Dissolution kinetics of Devonian carbonates at circum-neutral pH, 50 bar pCO2, 105 °C, and 0.4 M: The importance of complex brine chemistry on reaction rates

• Dissolution kinetics of rocks in natural brines was slower than synthetic brines.
• Single ionic species in mmol concentrations could exert strong influences on rates.
• Demonstrated the importance of complex brine chemistry on dissolution rates.
• Reactive transport models should input kinetic data from site specific experiments.
• Measured dolomite dissolution kinetics at elevated pressures and temperatures.
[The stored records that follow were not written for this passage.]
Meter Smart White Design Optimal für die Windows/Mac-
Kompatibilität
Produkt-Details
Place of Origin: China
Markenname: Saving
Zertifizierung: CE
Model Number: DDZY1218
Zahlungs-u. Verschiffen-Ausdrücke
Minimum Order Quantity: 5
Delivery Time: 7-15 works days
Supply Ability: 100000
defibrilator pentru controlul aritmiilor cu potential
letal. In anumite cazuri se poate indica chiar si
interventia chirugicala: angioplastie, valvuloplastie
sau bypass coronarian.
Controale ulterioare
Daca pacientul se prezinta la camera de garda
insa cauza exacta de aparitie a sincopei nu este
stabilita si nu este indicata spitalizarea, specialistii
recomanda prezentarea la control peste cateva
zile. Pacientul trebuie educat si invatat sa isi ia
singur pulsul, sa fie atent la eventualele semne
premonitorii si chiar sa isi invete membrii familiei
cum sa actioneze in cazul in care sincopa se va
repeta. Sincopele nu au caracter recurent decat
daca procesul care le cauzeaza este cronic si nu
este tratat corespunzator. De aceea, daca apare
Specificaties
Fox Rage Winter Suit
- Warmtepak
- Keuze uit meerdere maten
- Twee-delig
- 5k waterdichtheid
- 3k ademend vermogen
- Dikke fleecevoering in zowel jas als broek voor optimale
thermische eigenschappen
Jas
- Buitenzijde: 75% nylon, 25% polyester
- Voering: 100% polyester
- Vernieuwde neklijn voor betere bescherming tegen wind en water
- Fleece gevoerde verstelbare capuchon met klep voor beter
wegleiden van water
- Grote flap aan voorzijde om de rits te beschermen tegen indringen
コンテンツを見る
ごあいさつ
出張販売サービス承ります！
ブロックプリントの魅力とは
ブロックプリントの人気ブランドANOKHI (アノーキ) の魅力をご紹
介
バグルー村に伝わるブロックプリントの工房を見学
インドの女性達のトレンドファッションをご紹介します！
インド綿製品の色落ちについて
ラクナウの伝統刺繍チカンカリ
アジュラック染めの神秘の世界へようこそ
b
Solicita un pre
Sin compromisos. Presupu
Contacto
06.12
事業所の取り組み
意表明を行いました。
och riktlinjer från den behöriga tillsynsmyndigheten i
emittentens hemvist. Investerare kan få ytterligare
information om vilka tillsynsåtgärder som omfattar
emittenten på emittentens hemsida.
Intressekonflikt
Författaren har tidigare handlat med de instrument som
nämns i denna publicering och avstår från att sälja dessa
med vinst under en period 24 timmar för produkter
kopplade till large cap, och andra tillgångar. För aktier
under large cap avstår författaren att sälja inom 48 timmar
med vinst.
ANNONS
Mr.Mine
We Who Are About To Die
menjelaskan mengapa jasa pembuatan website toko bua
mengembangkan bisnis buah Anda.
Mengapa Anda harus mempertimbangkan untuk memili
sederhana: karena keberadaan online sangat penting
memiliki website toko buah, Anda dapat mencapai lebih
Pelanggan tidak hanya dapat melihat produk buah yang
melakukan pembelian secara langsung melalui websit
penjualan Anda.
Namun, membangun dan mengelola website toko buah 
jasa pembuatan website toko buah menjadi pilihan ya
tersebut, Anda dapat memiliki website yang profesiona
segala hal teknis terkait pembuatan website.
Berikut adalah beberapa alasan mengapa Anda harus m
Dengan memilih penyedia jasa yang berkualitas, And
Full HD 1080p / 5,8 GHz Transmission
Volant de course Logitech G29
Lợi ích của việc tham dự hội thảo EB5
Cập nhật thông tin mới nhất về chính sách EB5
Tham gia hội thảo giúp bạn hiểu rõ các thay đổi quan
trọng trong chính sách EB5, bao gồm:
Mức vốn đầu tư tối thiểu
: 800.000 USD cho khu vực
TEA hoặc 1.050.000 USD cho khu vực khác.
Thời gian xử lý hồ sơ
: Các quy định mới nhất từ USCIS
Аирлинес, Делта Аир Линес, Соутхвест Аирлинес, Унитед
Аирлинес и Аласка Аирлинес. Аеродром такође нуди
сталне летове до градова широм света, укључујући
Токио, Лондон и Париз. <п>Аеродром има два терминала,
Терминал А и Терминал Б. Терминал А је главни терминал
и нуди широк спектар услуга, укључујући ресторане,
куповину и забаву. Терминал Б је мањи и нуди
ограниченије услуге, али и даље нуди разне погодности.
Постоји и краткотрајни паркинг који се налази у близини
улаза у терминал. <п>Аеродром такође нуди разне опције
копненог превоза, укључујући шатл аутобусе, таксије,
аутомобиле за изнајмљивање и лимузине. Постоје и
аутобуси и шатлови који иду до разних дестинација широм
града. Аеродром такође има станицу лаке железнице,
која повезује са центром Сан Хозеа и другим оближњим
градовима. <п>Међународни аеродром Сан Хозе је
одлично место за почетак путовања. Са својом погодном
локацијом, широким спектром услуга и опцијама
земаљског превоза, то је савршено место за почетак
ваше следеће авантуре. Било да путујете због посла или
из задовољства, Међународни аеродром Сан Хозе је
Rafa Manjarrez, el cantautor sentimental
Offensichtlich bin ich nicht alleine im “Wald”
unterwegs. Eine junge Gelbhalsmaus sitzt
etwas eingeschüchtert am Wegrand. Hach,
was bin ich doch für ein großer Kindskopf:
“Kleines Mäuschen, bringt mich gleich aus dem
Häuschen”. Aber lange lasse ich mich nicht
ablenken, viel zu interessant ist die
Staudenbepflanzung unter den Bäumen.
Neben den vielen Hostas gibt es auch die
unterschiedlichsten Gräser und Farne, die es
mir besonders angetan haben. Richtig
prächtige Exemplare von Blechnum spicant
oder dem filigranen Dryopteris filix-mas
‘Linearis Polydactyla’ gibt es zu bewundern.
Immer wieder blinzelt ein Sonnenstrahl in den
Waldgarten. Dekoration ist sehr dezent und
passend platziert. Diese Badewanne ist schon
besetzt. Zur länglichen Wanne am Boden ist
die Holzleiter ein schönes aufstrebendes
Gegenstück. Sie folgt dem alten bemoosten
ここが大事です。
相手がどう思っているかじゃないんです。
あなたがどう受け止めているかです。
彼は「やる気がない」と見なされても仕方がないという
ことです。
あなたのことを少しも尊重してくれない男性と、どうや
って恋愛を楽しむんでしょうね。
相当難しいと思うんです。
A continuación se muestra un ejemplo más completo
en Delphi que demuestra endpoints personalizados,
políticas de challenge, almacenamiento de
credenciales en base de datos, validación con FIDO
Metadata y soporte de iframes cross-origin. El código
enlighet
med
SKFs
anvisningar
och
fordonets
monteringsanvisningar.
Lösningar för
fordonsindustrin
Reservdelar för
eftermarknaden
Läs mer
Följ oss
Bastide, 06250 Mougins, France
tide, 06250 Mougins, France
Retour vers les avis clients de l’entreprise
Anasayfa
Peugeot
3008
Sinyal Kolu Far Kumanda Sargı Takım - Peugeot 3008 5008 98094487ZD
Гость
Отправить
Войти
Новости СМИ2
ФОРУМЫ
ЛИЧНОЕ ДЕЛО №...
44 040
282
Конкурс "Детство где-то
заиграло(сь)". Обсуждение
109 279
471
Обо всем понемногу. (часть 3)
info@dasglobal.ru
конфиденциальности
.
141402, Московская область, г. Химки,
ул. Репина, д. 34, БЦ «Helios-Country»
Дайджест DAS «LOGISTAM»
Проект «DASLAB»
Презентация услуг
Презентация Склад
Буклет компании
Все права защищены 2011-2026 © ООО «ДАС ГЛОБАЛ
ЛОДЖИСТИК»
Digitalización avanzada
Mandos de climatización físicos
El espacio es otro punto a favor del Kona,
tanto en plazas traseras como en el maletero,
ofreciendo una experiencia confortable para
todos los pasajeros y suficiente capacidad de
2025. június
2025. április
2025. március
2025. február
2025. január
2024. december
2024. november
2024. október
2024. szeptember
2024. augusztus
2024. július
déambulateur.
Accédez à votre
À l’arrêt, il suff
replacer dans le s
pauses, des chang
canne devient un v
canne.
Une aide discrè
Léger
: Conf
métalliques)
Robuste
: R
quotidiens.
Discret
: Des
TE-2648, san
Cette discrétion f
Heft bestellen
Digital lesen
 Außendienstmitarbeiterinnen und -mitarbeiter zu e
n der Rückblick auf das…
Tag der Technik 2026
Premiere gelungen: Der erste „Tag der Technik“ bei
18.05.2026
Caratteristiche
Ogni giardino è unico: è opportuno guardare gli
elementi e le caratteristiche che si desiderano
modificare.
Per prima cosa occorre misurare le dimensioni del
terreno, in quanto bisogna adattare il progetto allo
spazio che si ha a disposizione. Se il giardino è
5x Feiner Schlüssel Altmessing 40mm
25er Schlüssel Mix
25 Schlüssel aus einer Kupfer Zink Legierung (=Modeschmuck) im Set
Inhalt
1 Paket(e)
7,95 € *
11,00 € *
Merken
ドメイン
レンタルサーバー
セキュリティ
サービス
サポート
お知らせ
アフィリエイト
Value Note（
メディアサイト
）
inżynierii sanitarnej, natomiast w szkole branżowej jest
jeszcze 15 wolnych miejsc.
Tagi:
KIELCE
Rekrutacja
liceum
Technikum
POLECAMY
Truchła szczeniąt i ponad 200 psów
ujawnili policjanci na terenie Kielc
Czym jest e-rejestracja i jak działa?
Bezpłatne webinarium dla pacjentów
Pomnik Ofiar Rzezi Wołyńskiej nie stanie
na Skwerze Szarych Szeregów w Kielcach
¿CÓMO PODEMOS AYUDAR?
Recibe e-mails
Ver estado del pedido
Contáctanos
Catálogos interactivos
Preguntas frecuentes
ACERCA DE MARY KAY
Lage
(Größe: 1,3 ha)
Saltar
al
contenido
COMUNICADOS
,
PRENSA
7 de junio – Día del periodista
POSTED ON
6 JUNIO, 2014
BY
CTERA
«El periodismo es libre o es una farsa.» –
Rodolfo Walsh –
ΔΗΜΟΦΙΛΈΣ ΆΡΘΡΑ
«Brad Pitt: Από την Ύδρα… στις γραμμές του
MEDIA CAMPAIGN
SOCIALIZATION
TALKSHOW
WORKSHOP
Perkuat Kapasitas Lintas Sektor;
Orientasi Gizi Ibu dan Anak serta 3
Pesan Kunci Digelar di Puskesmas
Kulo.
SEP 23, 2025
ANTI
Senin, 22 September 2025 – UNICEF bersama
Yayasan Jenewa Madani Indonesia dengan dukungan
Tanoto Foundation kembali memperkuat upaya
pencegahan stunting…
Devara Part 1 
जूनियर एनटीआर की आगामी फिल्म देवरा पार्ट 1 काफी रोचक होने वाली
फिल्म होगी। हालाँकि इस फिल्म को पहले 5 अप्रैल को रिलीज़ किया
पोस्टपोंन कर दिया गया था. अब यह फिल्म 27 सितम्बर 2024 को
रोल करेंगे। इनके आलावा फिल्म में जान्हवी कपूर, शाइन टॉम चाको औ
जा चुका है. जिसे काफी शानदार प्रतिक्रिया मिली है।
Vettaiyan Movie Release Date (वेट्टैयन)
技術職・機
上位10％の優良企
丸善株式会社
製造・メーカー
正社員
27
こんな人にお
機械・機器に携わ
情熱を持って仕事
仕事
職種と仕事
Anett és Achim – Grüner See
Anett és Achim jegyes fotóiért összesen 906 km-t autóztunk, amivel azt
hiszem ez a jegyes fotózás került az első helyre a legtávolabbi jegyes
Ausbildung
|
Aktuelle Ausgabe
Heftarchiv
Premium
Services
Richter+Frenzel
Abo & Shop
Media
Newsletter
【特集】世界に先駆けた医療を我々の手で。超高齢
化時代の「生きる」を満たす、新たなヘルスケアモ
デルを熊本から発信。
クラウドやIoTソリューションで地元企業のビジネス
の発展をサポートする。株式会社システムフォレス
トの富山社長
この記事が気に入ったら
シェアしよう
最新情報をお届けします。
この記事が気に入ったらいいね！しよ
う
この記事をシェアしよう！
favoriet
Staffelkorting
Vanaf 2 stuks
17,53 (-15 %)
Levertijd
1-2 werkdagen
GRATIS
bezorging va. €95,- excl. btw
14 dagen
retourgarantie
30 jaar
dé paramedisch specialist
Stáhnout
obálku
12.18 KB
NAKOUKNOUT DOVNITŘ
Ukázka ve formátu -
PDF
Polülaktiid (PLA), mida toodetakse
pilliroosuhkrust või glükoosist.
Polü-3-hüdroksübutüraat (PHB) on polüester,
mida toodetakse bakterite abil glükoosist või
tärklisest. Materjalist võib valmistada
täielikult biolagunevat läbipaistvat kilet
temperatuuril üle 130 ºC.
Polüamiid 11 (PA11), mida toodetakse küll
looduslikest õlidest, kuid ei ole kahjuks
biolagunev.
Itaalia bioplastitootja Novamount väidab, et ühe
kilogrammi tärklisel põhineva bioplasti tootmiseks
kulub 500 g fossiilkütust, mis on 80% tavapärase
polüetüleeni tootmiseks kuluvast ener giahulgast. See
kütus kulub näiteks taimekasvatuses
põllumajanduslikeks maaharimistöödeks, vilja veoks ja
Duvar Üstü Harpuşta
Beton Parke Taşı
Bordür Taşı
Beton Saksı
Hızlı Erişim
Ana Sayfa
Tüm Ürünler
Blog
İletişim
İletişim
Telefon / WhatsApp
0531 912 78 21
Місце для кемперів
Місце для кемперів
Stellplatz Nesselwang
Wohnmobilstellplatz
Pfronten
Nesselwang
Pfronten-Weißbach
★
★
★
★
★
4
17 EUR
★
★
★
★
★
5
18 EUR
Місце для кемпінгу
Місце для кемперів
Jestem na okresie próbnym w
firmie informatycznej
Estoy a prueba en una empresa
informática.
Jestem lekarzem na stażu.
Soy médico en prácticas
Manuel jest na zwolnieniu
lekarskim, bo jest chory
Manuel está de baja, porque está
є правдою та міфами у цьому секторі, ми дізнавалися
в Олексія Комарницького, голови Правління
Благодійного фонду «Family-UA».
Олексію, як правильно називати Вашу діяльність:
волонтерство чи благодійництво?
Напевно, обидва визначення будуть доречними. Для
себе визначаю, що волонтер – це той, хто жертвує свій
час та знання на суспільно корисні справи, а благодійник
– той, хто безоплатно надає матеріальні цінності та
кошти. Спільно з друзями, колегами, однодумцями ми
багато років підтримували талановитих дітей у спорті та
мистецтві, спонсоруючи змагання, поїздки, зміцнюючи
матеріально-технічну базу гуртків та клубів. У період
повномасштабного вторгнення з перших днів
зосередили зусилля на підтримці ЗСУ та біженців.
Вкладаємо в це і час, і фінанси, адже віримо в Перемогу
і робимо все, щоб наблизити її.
The dissolution kinetics of carbonate rocks sampled from the Keg River Formation in Northeast British Columbia were measured at 50 bar pCO2 and 105 °C, in both natural and synthetic brines of 0.4 M ionic strength. Natural brines yielded reaction rates of −12.16 ± 0.11 mol cm−2 s−1 for Log RCa, and −12.64 ± 0.05 for Log RMg. Synthetic brine yielded faster rates of reaction than natural brines. Experiments performed on synthetic brines, spiked with 10 mmol of either Sr or Zn, suggest that enhanced reaction rates observed in synthetic brines are due to a lack of trace ion interaction with mineral surfaces. Results were interpreted within the surface complexation model framework, allowing for the discrimination of reactive surface sites, most importantly the hydration of the >MgOH surface site. Dissolution rates extrapolated from experiments predict that CO2 injected into the Keg River Formation will dissolve a very minor portion of rock in contact with affected formation waters.